Assignment
Please reproduce every line of text in the entries below word for word, and leave the pictures out of your answer.

Available data

_ _ _ _

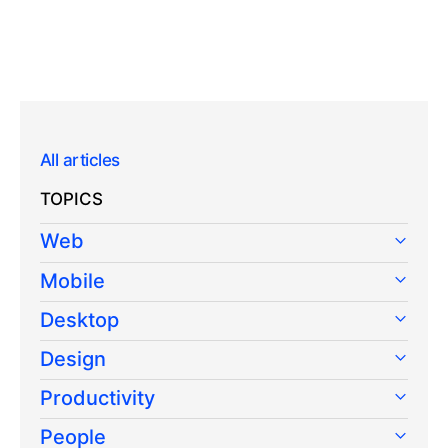
All articles
TOPICS
Web
Mobile
Desktop
Design
Productivity
People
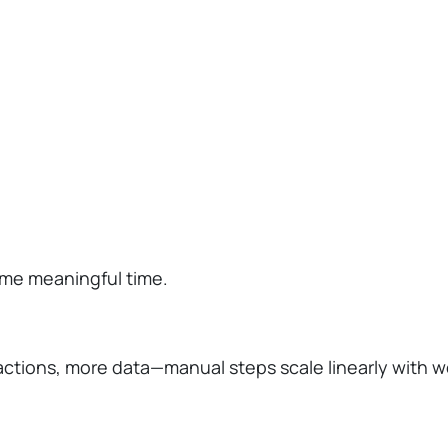
ume meaningful time.
tions, more data—manual steps scale linearly with w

_ _ _ _

Output of the task
All articles
TOPICS
Web
Mobile
Desktop
Design
Productivity
People
ume meaningful time.
tions, more data—manual steps scale linearly with w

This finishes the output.